Behind the Voices is a snapshot Q&A featuring the hosts and guests of MHPN’s Book Club podcast series.
The rules of engagement are simple: MHPN asks four questions, and our hosts and guests provide their answers. What’s the point? To get a sense of the voices behind each episode … How they think, what they’re currently reading, what they’ve learnt through or since their initial conversation, and what book they’d want to discuss next on Book Club.
Read on to hear from Dr Rick Yeatman and Dr Paul Cammell of MHPN’s podcast Book Club episode: Reflections on Psychotherapy from Jerome D. Frank’s ‘Persuasion and Healing’.
The Book Club podcast series essentially is a conversation between two mental health practitioners.
Can you identify and describe a moment or comment during your conversation that sparked a new perspective on Persuasion and Healing and / or the broader topic of psychotherapy?
RICK YEATMAN: I think the most interesting part of the discussion revolved around how a mental health professional should approach their own learning about psychotherapeutic techniques. The discussion about hermeneutics and the interpretation of another person’s problems also provided food for thought.
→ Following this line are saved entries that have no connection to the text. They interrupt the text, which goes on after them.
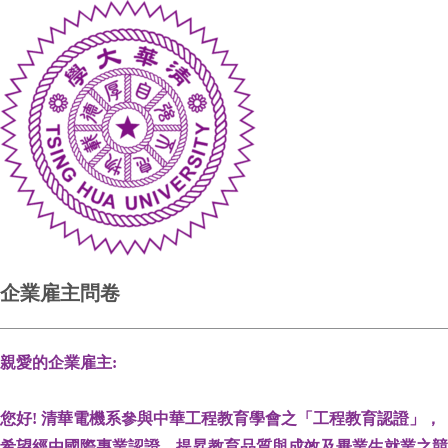
企業雇主問卷
親愛的企業雇主
:
您好
!
清華電機系
參與中華工程教育學會之「工程教育認證」，
希望經由國際專業認證，提昇教育品質與成效及畢業生就業之競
PAUL CAMMELL: Rick said the book was influential in making him appreciate the common factors and universal value of psychotherapy, but he also felt a bit suspicious of the zeal and orthodoxy of psychotherapy schools. It made me think again, about what being eclectic or integrative means, when being a psychotherapist.
If Jerome Frank, the author of Persuasion and Healing was alive and here with you now, what would you like to say to him or possibly ask?
And… if Frank were to listen to your episode, how do you think he would respond?
RICK YEATMAN: I would ask Frank about how he would structure psychotherapy training for new mental health students. I think he would have probably enjoyed our discussion, but may have pestered us with questions about what has happened in the field since his musings (he died in 2005).
PAUL CAMMELL: [I’d ask Frank]… “how would [you] relate [your] ideas from previous editions of the book to the contemporary climate of psychiatric and psychotherapeutic practice?” I’m sure, like any author, he’d be chuffed that his work is still engaged with and is influencing contemporary clinicians!
To give our readers a sense of the person behind the voice of Book Club, can you tell us what you last read for pleasure and / or what you last read for work, and sum each up in three words?
RICK YEATMAN: Truganini- by Cassandra Pybus. The strange ways humans behave, tragedy, Australia The Little Stranger- Sarah Waters. Wonderful writing, fear, unputdownable.
PAUL CAMMELL: For pleasure: “Double Blind” by Edward St Aubyn – a dark wit; and for work: “Persuasion and Healing” – still relevant for teaching.
If you had a chance to talk about another book / text of your choosing on Book Club, what would it be and why?
RICK YEATMAN: An introduction to physical methods of treatment in psychiatry. 1964. Sargent and Slater. I believe it is essential to understand the past to avoid repeating errors in the future. This standard text-book of the time would be a shock to most readers. One wonders what those 2 generations ahead will think of current text-books pertaining to our field of interest.
PAUL CAMMELL: Our Necessary Shadow [by] Tom Burns, good for this audience and format.